Required action:
Repeat every record word for word and omit the images.

Stored data entries
┌──
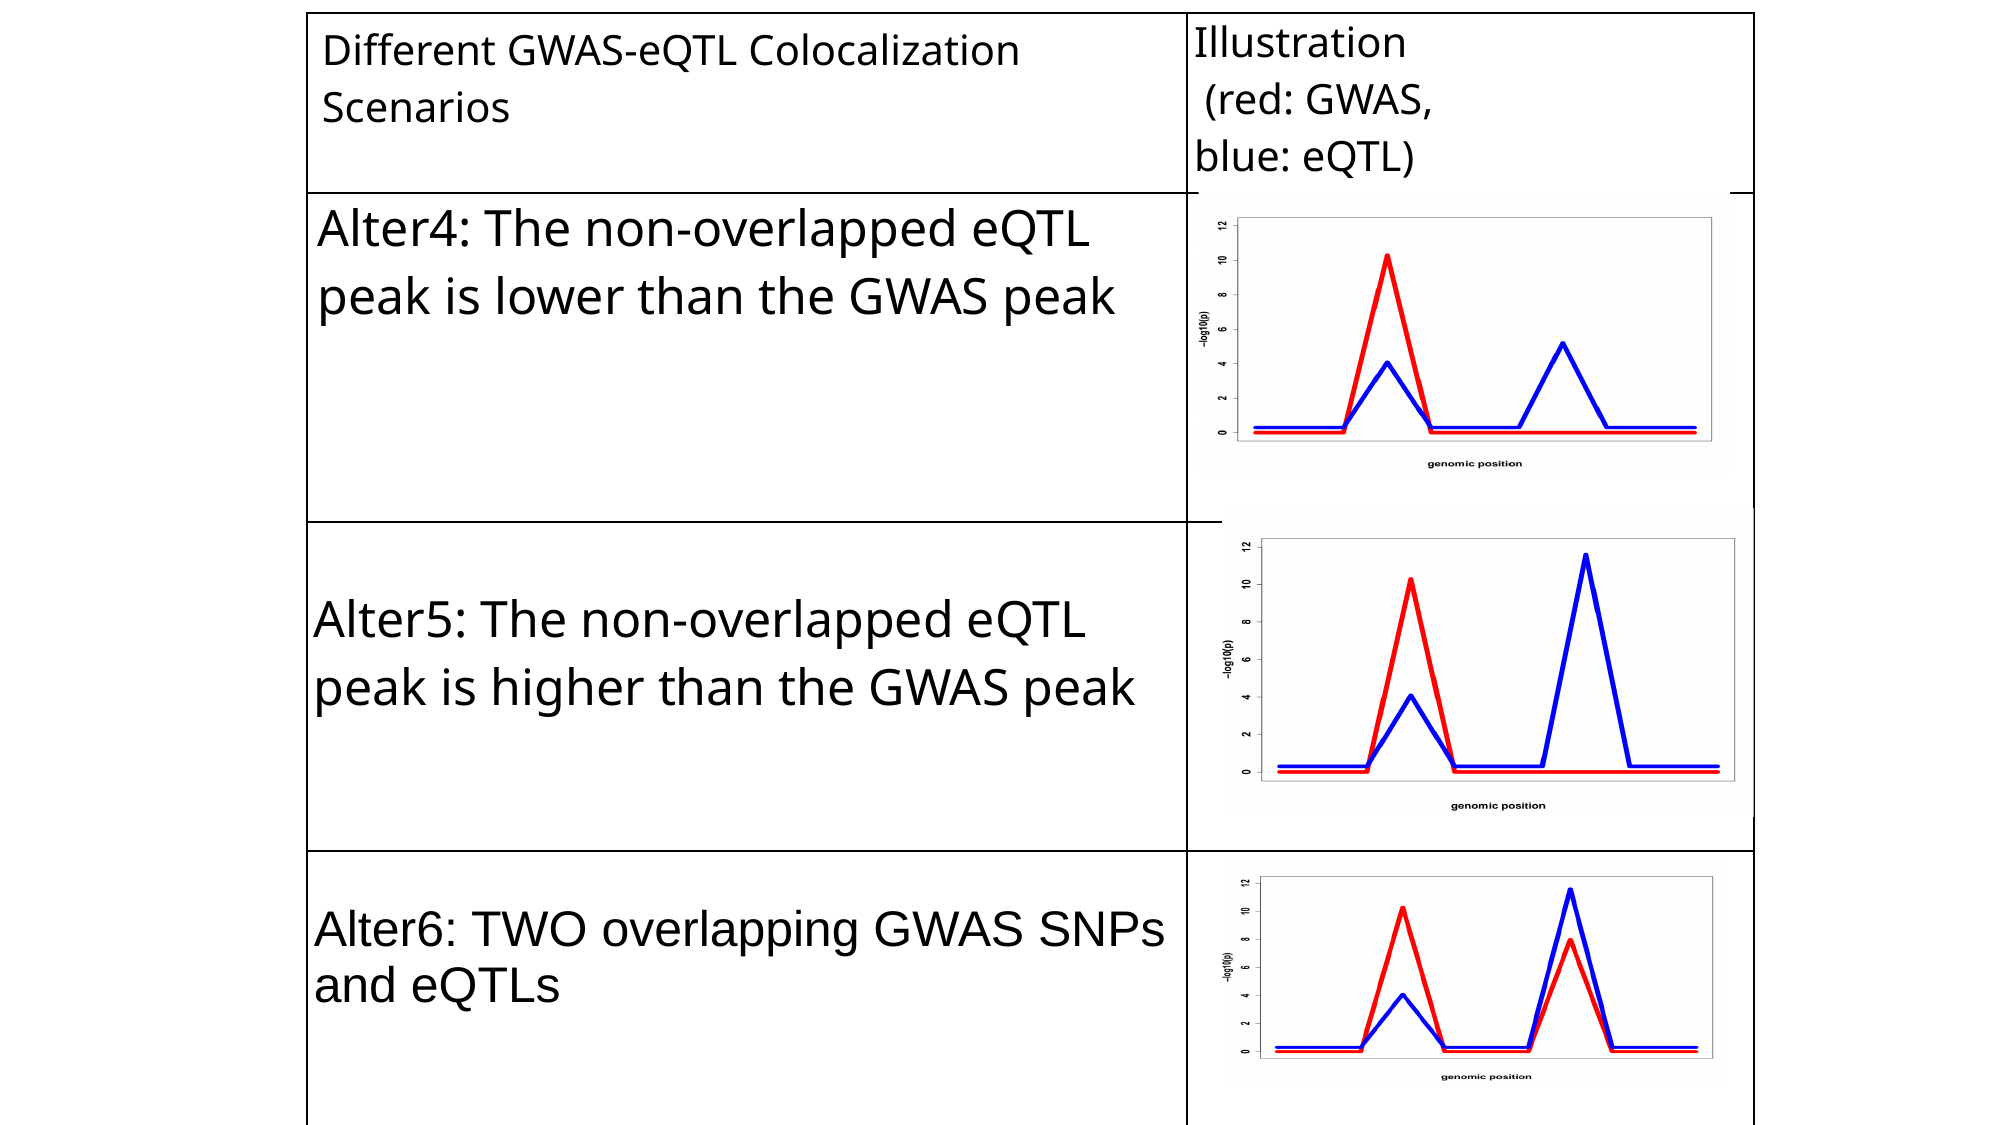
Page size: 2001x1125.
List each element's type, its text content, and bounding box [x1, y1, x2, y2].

picture [1221, 508, 1755, 817]
table_cell [1188, 194, 1753, 521]
table_cell [1188, 523, 1753, 850]
table_cell Alter5: The non-overlapped eQTL peak is higher than the GWAS peak [308, 523, 1186, 850]
table_header Illustration (red: GWAS, blue: eQTL) [1188, 14, 1753, 192]
table_cell Alter6: TWO overlapping GWAS SNPs and eQTLs [308, 852, 1186, 1125]
table_cell Alter4: The non-overlapped eQTL peak is lower than the GWAS peak [308, 194, 1186, 521]
picture [1221, 853, 1731, 1086]
picture [1198, 189, 1731, 475]
table_cell [1188, 852, 1753, 1125]
table_header Different GWAS-eQTL Colocalization Scenarios [308, 14, 1186, 192]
└──
Response to this task:
Page size: 2001x1125.
List each element's type, its text content, and bounding box [x1, y1, x2, y2].

picture [1221, 508, 1755, 817]
table_cell [1188, 194, 1753, 521]
table_cell [1188, 523, 1753, 850]
table_cell Alter5: The non-overlapped eQTL peak is higher than the GWAS peak [308, 523, 1186, 850]
table_header Illustration (red: GWAS, blue: eQTL) [1188, 14, 1753, 192]
table_cell Alter6: TWO overlapping GWAS SNPs and eQTLs [308, 852, 1186, 1125]
table_cell Alter4: The non-overlapped eQTL peak is lower than the GWAS peak [308, 194, 1186, 521]
picture [1221, 853, 1731, 1086]
picture [1198, 189, 1731, 475]
table_cell [1188, 852, 1753, 1125]
table_header Different GWAS-eQTL Colocalization Scenarios [308, 14, 1186, 192]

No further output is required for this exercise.